The Philippine National Bank (PSE: PNB) registered a consolidated net income of P5.4 billion for the first six months of 2018, double its earnings of P2.7 billion for the same period last year. The 50% growth in total operating income provided the momentum for the strong performance as core income significantly increased combined with higher non-recurring revenues.
Comprising almost two-thirds of total operating income, the Bank’s net interest income increased by 27% to P13.1 billion from year-ago level of P10.3 billion, driven by higher loan volumes and improving net interest margins. Likewise, net service fees and commission income reached P1.68 billion, P61 million better than year-ago level, boosted by improvements in credit, deposit, and bancassurance fees which offset the lower underwriting and investment banking revenues owing to the lackluster activities in the capital markets during the period. Trading and foreign exchange gains, however, were down to P795 million arising from muted trading opportunities brought about by the continuing upward movement of interest rates. The Bank booked higher net gains on disposal of foreclosed properties at P4.4 billion during the period as a result of its continuing strategy of reducing non-earning assets. Excluding these non-recurring gains on the sale of foreclosed assets, the growth in total operating income remains high at 19% year-on-year.
Operating expenses, excluding provisions for impairment and credit losses, grew 18% over the same period last year, as strong revenue growth translated to higher business taxes and other business-related expenses. Without taxes and licenses, operating expenses increased by only 12%. The Bank also set aside provisions for impairment and credit losses amounting to P1.2 billion for the first half of 2018 in line with its prudent provisioning policy to maintain the quality of its loan portfolio and in compliance with new accounting standards.

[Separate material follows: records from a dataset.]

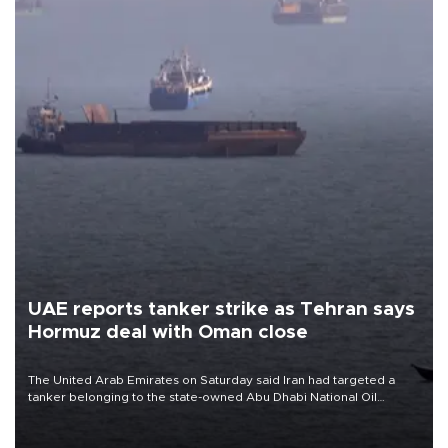
UAE reports tanker strike as Tehran says
Hormuz deal with Oman close
The United Arab Emirates on Saturday said Iran had targeted a
tanker belonging to the state-owned Abu Dhabi National Oil
Company (ADNOC) while it was transiting the Strait of Hormuz.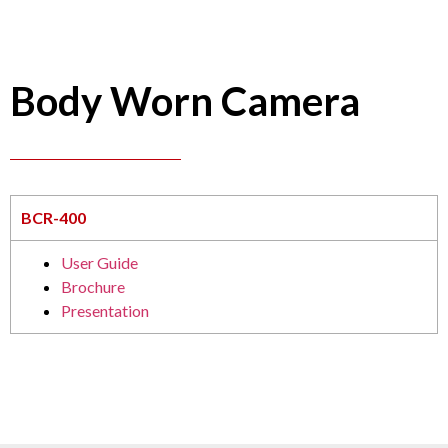
Body Worn Camera
BCR-400
User Guide
Brochure
Presentation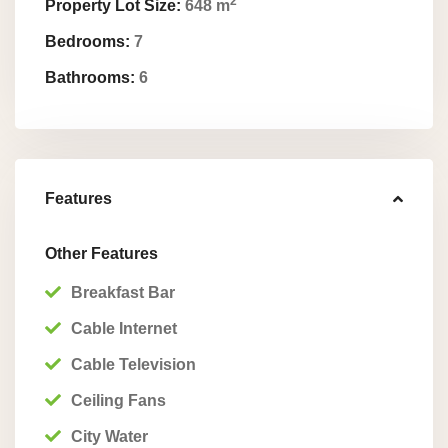
2
Property Lot Size:
648 m
Bedrooms:
7
Bathrooms:
6
Features
Other Features
Breakfast Bar
Cable Internet
Cable Television
Ceiling Fans
City Water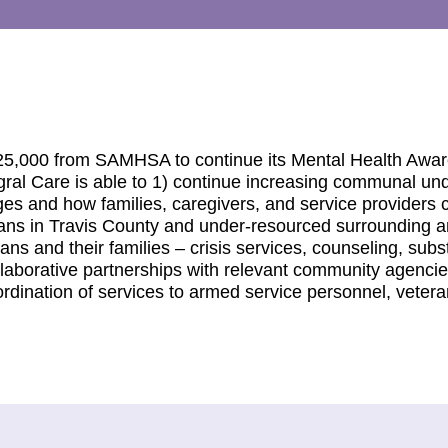
$125,000 from SAMHSA to continue its Mental Health Awa
egral Care is able to 1) continue increasing communal un
es and how families, caregivers, and service providers 
ans in Travis County and under-resourced surrounding a
ns and their families – crisis services, counseling, sub
llaborative partnerships with relevant community agenci
dination of services to armed service personnel, veteran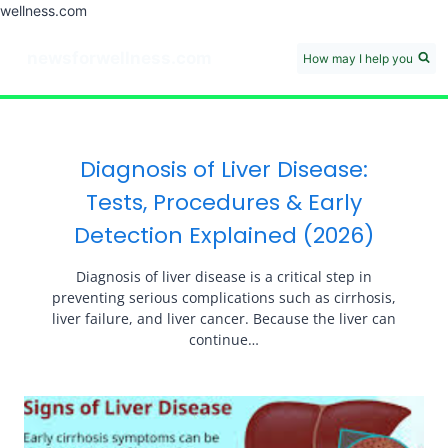
wellness.com
Skip
to
newsforwellness.com
How may I help you
content
HOME
Cardiac
Blood Pressure Care
Diabetes
Liver Care
Skin Care
Medical Disclaimer
Diagnosis of Liver Disease:
Tests, Procedures & Early
Detection Explained (2026)
Diagnosis of liver disease is a critical step in
preventing serious complications such as cirrhosis,
liver failure, and liver cancer. Because the liver can
continue…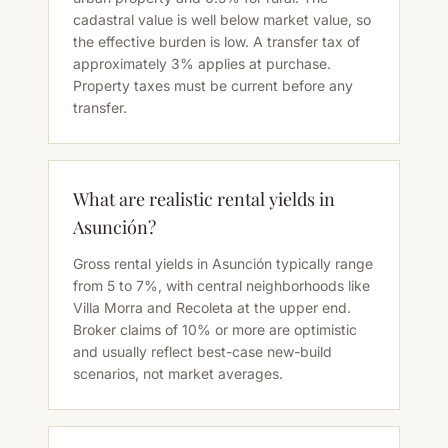
cadastral value is well below market value, so
the effective burden is low. A transfer tax of
approximately 3% applies at purchase.
Property taxes must be current before any
transfer.
What are realistic rental yields in
Asunción?
Gross rental yields in Asunción typically range
from 5 to 7%, with central neighborhoods like
Villa Morra and Recoleta at the upper end.
Broker claims of 10% or more are optimistic
and usually reflect best-case new-build
scenarios, not market averages.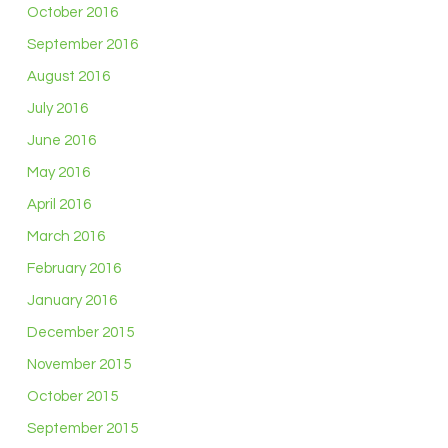
October 2016
September 2016
August 2016
July 2016
June 2016
May 2016
April 2016
March 2016
February 2016
January 2016
December 2015
November 2015
October 2015
September 2015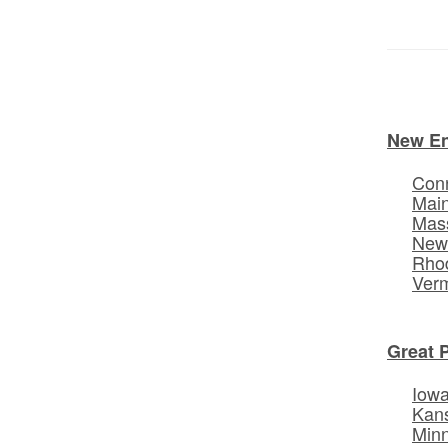
New E
Conn
Mai
Mas
New
Rhod
Ver
Great 
Iow
Kan
Min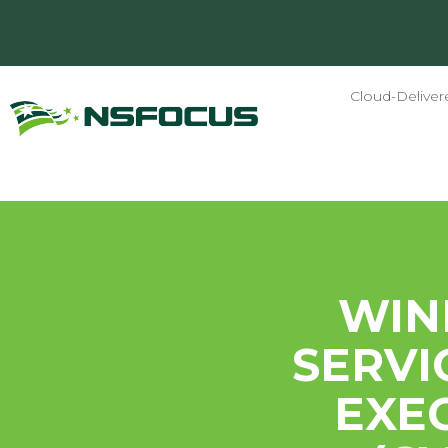
Cloud-Deliver
WIN
SERVI
EXE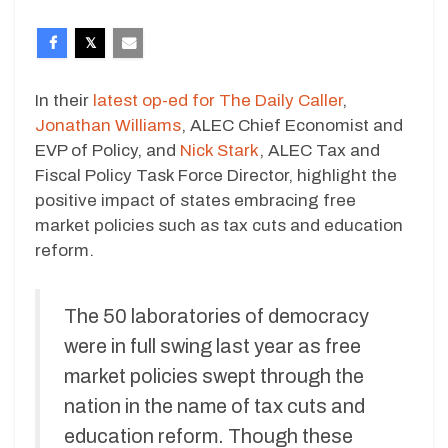
In their
latest op-ed for The Daily Caller
,
Jonathan Williams
, ALEC Chief Economist and
EVP of Policy, and
Nick Stark
, ALEC Tax and
Fiscal Policy Task Force Director, highlight the
positive impact of states embracing free
market policies such as tax cuts and education
reform.
The 50 laboratories of democracy
were in full swing last year as free
market policies swept through the
nation in the name of tax cuts and
education reform. Though these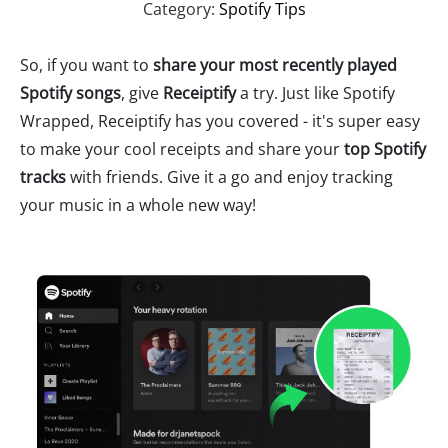
Category:
Spotify Tips
So, if you want to
share your most recently played
Spotify songs
, give
Receiptify
a try. Just like Spotify
Wrapped, Receiptify has you covered - it's super easy
to make your cool receipts and share your
top Spotify
tracks
with friends. Give it a go and enjoy tracking
your music in a whole new way!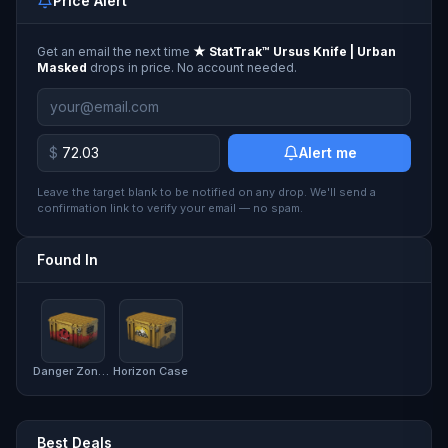
Price Alert
Get an email the next time
★ StatTrak™ Ursus Knife | Urban
Masked
drops in price. No account needed.
$
Alert me
Leave the target blank to be notified on any drop. We'll send a
confirmation link to verify your email — no spam.
Found In
Danger Zone Case
Horizon Case
Best Deals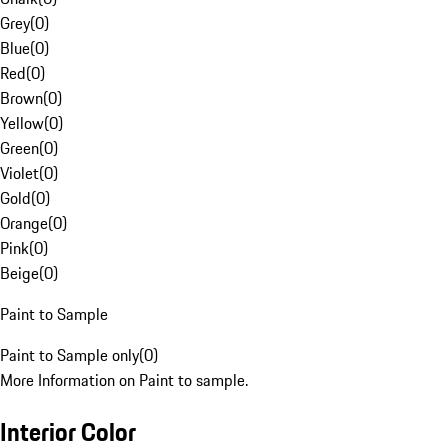
Grey
(
0
)
Blue
(
0
)
Red
(
0
)
Brown
(
0
)
Yellow
(
0
)
Green
(
0
)
Violet
(
0
)
Gold
(
0
)
Orange
(
0
)
Pink
(
0
)
Beige
(
0
)
Paint to Sample
Paint to Sample only
(
0
)
More Information on Paint to sample.
Interior Color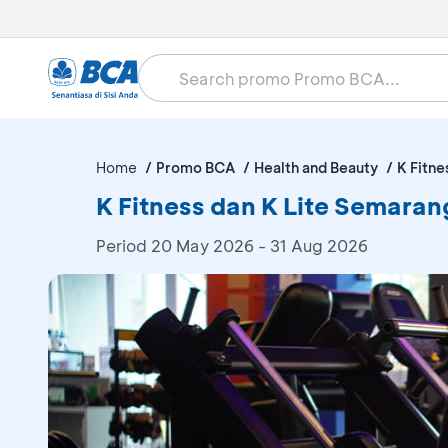
Home
Promo BCA
Health and Beauty
K Fitne
K Fitness dan K Lite Semaran
Period
20 May 2026 - 31 Aug 2026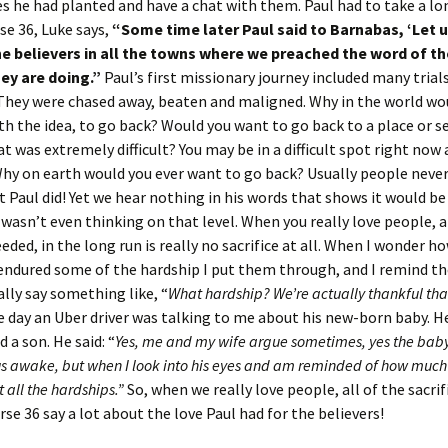
s he had planted and have a chat with them. Paul had to take a lo
rse 36, Luke says,
“Some time later Paul said to Barnabas, ‘Let 
the believers in all the towns where we preached the word of t
ey are doing.”
Paul’s first missionary journey included many trial
They were chased away, beaten and maligned. Why in the world wo
h the idea, to go back? Would you want to go back to a place or s
at was extremely difficult? You may be in a difficult spot right now 
hy on earth would you ever want to go back? Usually people neve
t Paul did! Yet we hear nothing in his words that shows it would be
 wasn’t even thinking on that level. When you really love people, a
eded, in the long run is really no sacrifice at all. When I wonder h
endured some of the hardship I put them through, and I remind 
ally say something like, “
What hardship? We’re actually thankful tha
e day an Uber driver was talking to me about his new-born baby. H
d a son. He said: “
Yes, me and my wife argue sometimes, yes the baby 
s awake, but when I look into his eyes and am reminded of how much I
 all the hardships.”
So, when we really love people, all of the sacri
erse 36 say a lot about the love Paul had for the believers!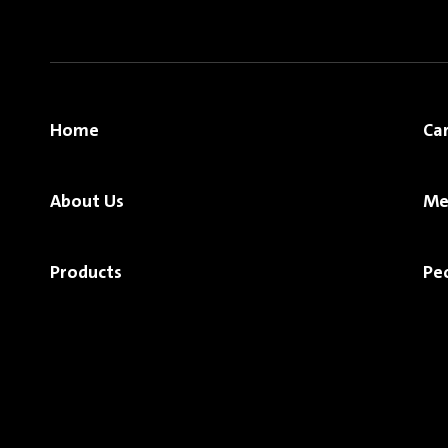
Home
Ca
About Us
Me
Products
Pe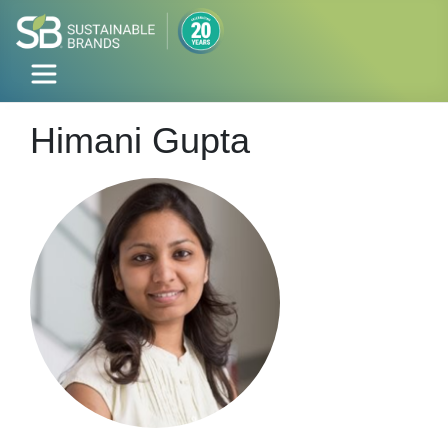
Himani Gupta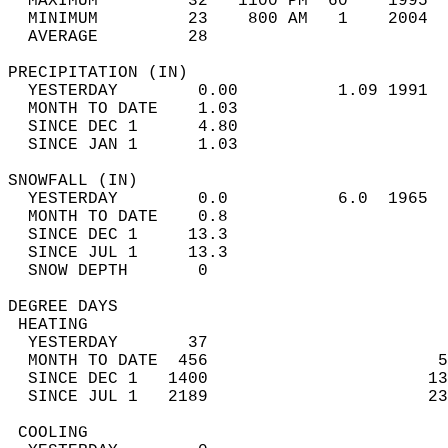
  MAXIMUM         32   1100 PM  60    1995  
  MINIMUM         23    800 AM   1    2004  
  AVERAGE         28                       
PRECIPITATION (IN)                          
  YESTERDAY        0.00          1.09 1991  
  MONTH TO DATE    1.03                     
  SINCE DEC 1      4.80                     
  SINCE JAN 1      1.03                     
SNOWFALL (IN)                               
  YESTERDAY        0.0           6.0  1965  
  MONTH TO DATE    0.8                      
  SINCE DEC 1     13.3                      
  SINCE JUL 1     13.3                      
  SNOW DEPTH       0                        
DEGREE DAYS                                 
 HEATING                                    
  YESTERDAY       37                        
  MONTH TO DATE  456                       5
  SINCE DEC 1   1400                      13
  SINCE JUL 1   2189                      23
 COOLING                                    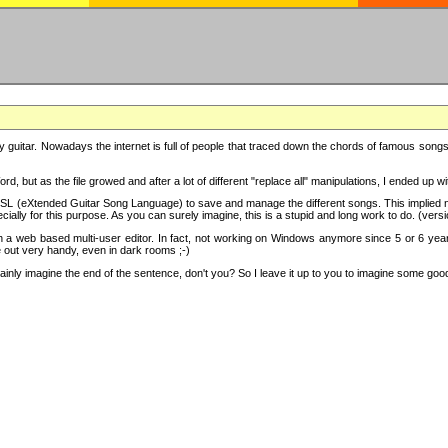
y guitar. Nowadays the internet is full of people that traced down the chords of famous songs, 
d, but as the file growed and after a lot of different "replace all" manipulations, I ended up 
SL (eXtended Guitar Song Language) to save and manage the different songs. This implied not
cially for this purpose. As you can surely imagine, this is a stupid and long work to do. (versi
th a web based multi-user editor. In fact, not working on Windows anymore since 5 or 6 years
e out very handy, even in dark rooms ;-)
ly imagine the end of the sentence, don't you? So I leave it up to you to imagine some good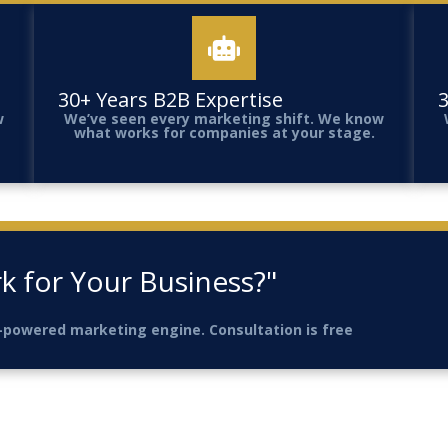
30+ Years B2B Expertise
3
w
We’ve seen every marketing shift. We know
what works for companies at your stage.
k for Your Business?"
AI-powered marketing engine. Consultation is free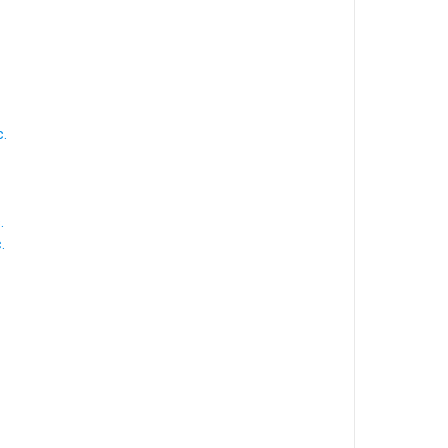
.
.
.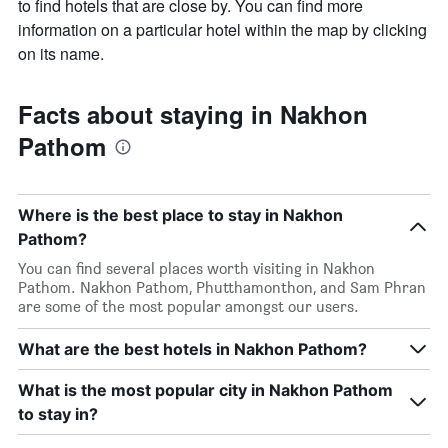
to find hotels that are close by. You can find more
information on a particular hotel within the map by clicking
on its name.
Facts about staying in Nakhon
Pathom
Where is the best place to stay in Nakhon
Pathom?
You can find several places worth visiting in Nakhon
Pathom. Nakhon Pathom, Phutthamonthon, and Sam Phran
are some of the most popular amongst our users.
What are the best hotels in Nakhon Pathom?
What is the most popular city in Nakhon Pathom
to stay in?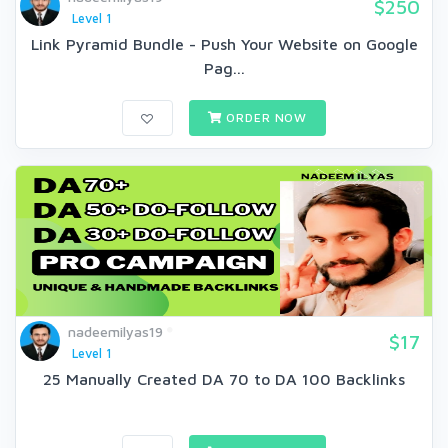
$250
Level 1
Link Pyramid Bundle - Push Your Website on Google
Pag...
ORDER NOW
nadeemilyas19
$17
Level 1
25 Manually Created DA 70 to DA 100 Backlinks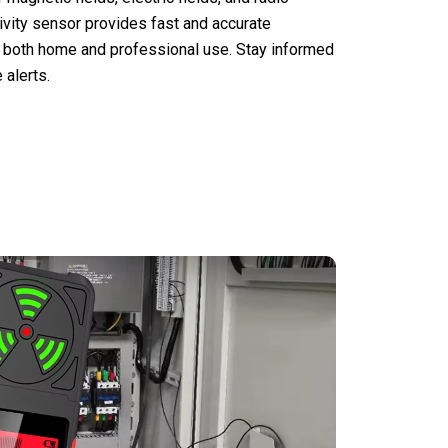
tivity sensor provides fast and accurate
or both home and professional use. Stay informed
 alerts.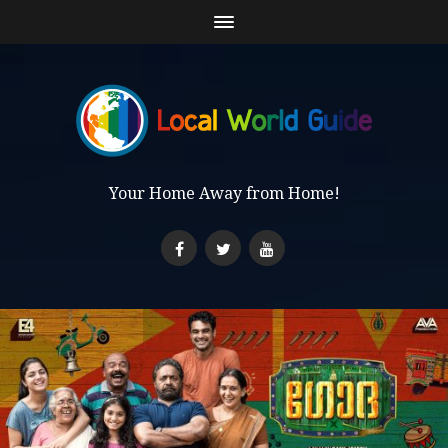
Your Home Away from Home!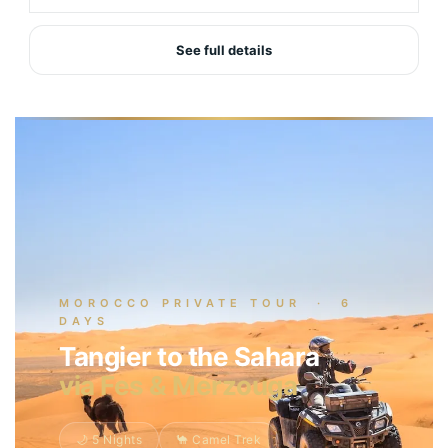
See full details
MOROCCO PRIVATE TOUR · 6
DAYS
Tangier to the Sahara
via Fes & Merzouga
🌙 5 Nights
🐪 Camel Trek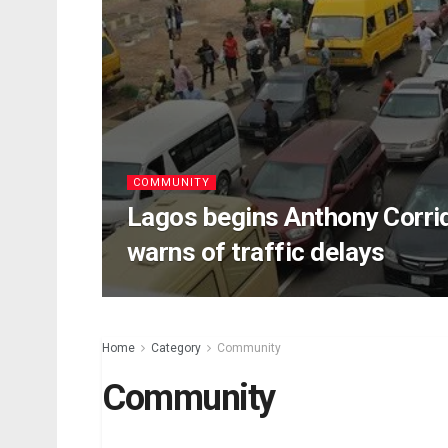
COMMUNITY
Lagos begins Anthony Corrid
warns of traffic delays
Home
Category
Community
Community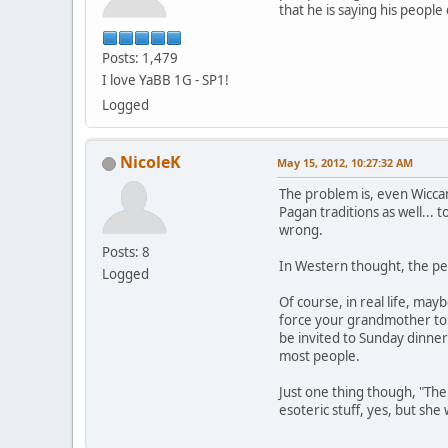
that he is saying his peopl
Posts: 1,479
I love YaBB 1G - SP1!
Logged
NicoleK
May 15, 2012, 10:27:32 AM
The problem is, even Wiccan
Pagan traditions as well... 
wrong.
Posts: 8
In Western thought, the per
Logged
Of course, in real life, may
force your grandmother to a
be invited to Sunday dinner
most people.
Just one thing though, "The
esoteric stuff, yes, but sh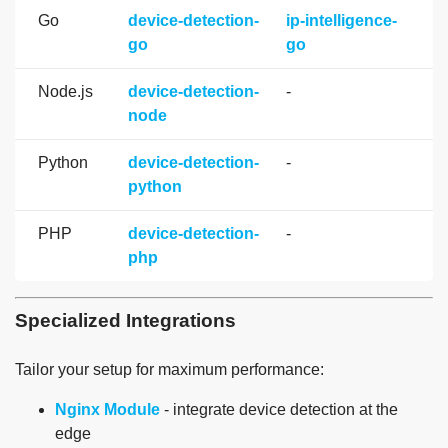
Go
device-detection-
ip-intelligence-
go
go
Node.js
device-detection-
-
node
Python
device-detection-
-
python
PHP
device-detection-
-
php
Specialized Integrations
Tailor your setup for maximum performance:
Nginx Module
- integrate device detection at the
edge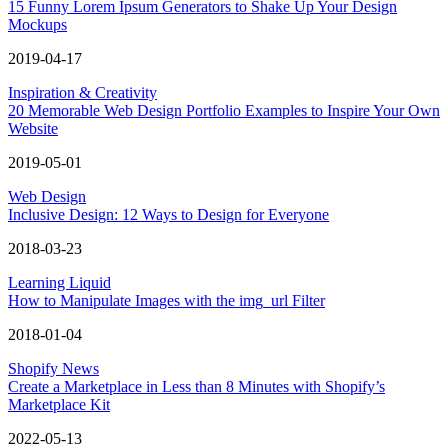
15 Funny Lorem Ipsum Generators to Shake Up Your Design
Mockups
2019-04-17
Inspiration & Creativity
20 Memorable Web Design Portfolio Examples to Inspire Your Own
Website
2019-05-01
Web Design
Inclusive Design: 12 Ways to Design for Everyone
2018-03-23
Learning Liquid
How to Manipulate Images with the img_url Filter
2018-01-04
Shopify News
Create a Marketplace in Less than 8 Minutes with Shopify’s
Marketplace Kit
2022-05-13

As of end of June 2018, PNB’s total consolidated resources stood at P876.2 billion, up 6% compared to June 2017 balances, while total equity increased by P10.4 billion to P124.3 billion from last year’s levels. The Bank expanded its loan portfolio to P529.6 billion, up 16% compared to end-June 2017 level, while total deposits increased year-on-year by 8% to P672.2 billion.Net non-performing loans (NPL) ratio was at 0.30% while NPL coverage remained more than adequate at 132%. Common Equity Tier 1 Ratio was 14.4% and Capital Adequacy Ratio stood at 15.1%.
PNB recently marked its 102nd year in business with several innovative product offerings. The PNB Mobile Banking App was enhanced and now enables credit cardholders to conveniently keep track of their PNB credit card accounts whenever and wherever they are. The Bank also introduced the PNB-PAL Mabuhay Miles Debit Mastercard which allows clients to earn points when shopping or dining, and to convert points to Mabuhay Miles. Cardholders can also enjoy 5% discount on select PAL international flights when they book online. PNB also offers a wide selection of Unit Investment Trust Funds (UITFs) suited for clients’ financial goals. These funds are managed by professional and experienced fund managers and are invested in various financial instruments such as government securities, bonds, commercial papers, and deposit products. Clients can also view their UITF portfolio through the PNB Mobile Banking App.